━━ SUPPLIED TEXT ━━

You should watch Charlie XCX’s new music video, “Boys”.

Yes, it’s a chance to spot your favorite male artists, but it’s also a refreshing look at masculinity through the lens of the female gaze. We’re familiar with the usual shots: able-bodied women with slim waists and perfect skin staring seductively into the camera, lavishing the male artist with attention, moving their scantily-clad bodies.

Charli XCX’s got a different idea, though. Charli XCX said in a recent interview with BBC Radio 1 that she wanted to “flip the male gaze on its head”, but her music video does so much more than just sexualize men. Charli XCX dismantles traditional masculinity through the female gaze.

━━━
━━ DATA EXTRACT ━━

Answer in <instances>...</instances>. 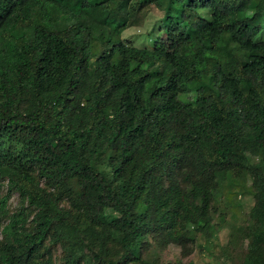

━━━

**WORK TO DO:** In the text on the "Boys" music video, what did the artist tell BBC Radio 1 she wanted to do?

**REPLY:** She wanted to "flip the male gaze on its head."